Document segment below:

The US imported approximately 8 million cars last year, with Mexico being the biggest source of imports, followed by South Korea, Japan, Canada and Germany. Car parts will also be subject to increased tariffs once US customs work out the relevant commodity codes applicable to car parts and how to monitor them.

Many US car manufacturers have factories in both Mexico and Canada that have until now benefited from the respective free trade agreement. Share prices in certain US automotive groups have fallen, signaling their concern over developments.

Both the United Kingdom and the European Union currently charge a10 percent tariff on vehicles of US origin when imported into their respective jurisdictions. Trump sees this as iniquitous. He views the vehicle position as another example of unbalanced and nonreciprocal trade. While the US imposes nonreciprocal tariffs in 141,000 cases, it bears higher tariffs in 467,000 cases. Additionally, Trump wants to rectify positions where certain countries have a sustainable trade surplus against the US or a large difference in average duty rates.

The impact of the new tariffs will be felt even more when coupled with the recent imposition of tariffs on steel and aluminum and certain products manufactured from non-US origin steel and aluminum, as the car industry relies on these products. In response, many nations have threatened reciprocal tariffs while some automotive groups have committed to investing in manufacturing plants in the US — an outcome that fulfills one of President Trump's desires.

End of Document segment.
Dataset entries below:

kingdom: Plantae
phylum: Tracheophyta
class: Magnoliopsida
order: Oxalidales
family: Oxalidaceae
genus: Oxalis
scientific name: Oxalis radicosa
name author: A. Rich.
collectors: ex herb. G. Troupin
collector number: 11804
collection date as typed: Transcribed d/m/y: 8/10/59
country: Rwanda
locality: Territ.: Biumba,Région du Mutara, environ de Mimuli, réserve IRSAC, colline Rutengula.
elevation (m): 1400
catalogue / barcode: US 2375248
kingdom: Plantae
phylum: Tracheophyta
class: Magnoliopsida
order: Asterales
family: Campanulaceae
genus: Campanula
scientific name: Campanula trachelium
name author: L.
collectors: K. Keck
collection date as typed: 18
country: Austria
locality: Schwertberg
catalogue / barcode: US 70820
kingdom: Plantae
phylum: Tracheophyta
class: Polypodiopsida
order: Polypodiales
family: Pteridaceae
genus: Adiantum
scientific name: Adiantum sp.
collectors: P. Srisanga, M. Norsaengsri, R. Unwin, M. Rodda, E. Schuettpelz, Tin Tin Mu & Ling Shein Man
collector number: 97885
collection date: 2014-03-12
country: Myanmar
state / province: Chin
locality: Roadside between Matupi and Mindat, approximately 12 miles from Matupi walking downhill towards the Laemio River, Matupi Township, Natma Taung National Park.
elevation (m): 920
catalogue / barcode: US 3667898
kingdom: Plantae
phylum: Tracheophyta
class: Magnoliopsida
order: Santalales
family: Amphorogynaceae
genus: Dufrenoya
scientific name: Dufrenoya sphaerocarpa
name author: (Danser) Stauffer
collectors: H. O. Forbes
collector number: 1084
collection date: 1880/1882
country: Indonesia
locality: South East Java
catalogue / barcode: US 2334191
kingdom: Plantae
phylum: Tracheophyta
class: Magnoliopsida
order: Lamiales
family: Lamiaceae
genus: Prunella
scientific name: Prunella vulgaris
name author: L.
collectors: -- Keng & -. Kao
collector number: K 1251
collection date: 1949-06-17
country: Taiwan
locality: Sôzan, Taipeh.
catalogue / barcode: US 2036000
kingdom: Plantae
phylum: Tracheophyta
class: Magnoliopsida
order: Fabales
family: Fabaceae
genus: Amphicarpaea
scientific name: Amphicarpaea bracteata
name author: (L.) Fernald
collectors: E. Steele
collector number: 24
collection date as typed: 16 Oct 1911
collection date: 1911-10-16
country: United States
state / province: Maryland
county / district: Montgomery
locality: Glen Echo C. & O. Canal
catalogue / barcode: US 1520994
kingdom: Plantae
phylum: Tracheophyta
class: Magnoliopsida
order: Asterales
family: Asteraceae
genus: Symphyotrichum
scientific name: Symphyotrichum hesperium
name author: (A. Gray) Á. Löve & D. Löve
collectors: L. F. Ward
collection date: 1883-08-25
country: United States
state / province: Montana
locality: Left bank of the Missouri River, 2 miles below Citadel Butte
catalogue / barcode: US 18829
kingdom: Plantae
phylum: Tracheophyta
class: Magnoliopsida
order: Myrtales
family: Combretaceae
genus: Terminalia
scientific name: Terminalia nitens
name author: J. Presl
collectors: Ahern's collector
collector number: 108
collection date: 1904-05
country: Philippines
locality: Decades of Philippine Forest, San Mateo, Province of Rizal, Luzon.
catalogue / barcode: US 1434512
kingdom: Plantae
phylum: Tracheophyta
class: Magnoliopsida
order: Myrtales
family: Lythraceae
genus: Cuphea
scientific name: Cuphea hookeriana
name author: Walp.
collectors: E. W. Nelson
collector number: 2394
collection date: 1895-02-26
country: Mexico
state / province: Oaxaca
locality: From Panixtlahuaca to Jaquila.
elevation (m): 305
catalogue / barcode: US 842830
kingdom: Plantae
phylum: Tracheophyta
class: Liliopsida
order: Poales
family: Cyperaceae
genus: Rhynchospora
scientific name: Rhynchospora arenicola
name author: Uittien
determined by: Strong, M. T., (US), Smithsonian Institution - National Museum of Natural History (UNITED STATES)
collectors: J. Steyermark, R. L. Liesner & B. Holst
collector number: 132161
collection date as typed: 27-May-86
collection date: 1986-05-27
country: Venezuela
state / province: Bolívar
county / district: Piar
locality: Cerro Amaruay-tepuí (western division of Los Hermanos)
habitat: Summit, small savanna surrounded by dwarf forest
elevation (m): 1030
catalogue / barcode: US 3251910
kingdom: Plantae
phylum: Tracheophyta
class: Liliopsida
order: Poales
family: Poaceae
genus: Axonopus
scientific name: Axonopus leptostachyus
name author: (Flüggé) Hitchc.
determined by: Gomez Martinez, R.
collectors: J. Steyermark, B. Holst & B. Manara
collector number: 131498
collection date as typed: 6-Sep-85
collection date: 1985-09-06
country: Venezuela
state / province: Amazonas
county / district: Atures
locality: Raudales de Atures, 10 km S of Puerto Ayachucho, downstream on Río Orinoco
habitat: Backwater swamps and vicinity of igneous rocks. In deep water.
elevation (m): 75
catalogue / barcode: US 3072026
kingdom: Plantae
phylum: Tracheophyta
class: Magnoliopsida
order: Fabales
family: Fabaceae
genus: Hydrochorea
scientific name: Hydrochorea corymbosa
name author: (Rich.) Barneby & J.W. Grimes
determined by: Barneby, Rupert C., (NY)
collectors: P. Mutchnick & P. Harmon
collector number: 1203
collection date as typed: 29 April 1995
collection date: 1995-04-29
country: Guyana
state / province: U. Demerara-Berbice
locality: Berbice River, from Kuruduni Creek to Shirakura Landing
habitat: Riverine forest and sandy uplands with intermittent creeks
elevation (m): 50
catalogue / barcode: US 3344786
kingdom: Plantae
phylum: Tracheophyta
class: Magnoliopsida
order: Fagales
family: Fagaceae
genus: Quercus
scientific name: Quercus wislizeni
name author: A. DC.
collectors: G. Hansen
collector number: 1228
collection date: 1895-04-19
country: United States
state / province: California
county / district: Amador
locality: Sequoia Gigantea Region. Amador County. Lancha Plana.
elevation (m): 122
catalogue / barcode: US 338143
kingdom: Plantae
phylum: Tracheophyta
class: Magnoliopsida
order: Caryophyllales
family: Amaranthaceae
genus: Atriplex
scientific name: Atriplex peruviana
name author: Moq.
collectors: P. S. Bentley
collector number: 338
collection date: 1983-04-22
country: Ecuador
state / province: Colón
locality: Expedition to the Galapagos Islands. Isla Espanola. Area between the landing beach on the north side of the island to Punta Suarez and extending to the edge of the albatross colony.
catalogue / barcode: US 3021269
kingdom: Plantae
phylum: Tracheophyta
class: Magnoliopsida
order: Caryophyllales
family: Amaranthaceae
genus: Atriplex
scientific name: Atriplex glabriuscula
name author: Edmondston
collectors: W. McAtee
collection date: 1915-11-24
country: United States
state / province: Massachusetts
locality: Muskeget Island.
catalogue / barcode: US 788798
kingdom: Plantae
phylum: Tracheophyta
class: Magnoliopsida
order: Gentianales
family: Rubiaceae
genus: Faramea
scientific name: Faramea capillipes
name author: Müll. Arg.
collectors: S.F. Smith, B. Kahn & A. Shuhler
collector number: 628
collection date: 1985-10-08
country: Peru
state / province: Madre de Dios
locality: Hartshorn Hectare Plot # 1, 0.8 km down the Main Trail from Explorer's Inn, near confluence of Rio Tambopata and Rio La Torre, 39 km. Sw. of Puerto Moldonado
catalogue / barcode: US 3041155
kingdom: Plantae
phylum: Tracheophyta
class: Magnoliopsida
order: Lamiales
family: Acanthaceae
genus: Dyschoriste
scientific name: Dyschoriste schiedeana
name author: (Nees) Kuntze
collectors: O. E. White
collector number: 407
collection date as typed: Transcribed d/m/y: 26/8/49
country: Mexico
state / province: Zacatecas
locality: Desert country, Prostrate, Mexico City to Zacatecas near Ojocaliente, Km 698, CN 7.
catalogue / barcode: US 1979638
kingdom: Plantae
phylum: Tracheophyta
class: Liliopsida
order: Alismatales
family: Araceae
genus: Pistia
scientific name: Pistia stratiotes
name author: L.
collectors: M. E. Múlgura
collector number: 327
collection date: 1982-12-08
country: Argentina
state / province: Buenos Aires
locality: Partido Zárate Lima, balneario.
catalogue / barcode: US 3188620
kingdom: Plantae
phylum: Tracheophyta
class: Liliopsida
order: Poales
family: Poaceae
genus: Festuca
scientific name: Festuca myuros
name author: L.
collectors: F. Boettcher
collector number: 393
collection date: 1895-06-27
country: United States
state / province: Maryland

End of Dataset entries.

_To do_.
1/ Answer these questions using the passage on US car tariffs:
(a) Which country is the biggest source of US car imports?
(b) What has happened to share prices in certain US automotive groups?
(c) In how many cases does the US bear higher tariffs?
2/ Repeat everything in the passage on US car tariffs from "The US imported" down to "concern over developments.".
3/ List every country the passage on US car tariffs names as a source of US car imports.

_Outputs for the tasks_.
1/
(a) Mexico
(b) They have fallen.
(c) 467,000

2/
The US imported approximately 8 million cars last year, with Mexico being the biggest source of imports, followed by South Korea, Japan, Canada and Germany. Car parts will also be subject to increased tariffs once US customs work out the relevant commodity codes applicable to car parts and how to monitor them.

Many US car manufacturers have factories in both Mexico and Canada that have until now benefited from the respective free trade agreement. Share prices in certain US automotive groups have fallen, signaling their concern over developments.

3/ Mexico, South Korea, Japan, Canada, Germany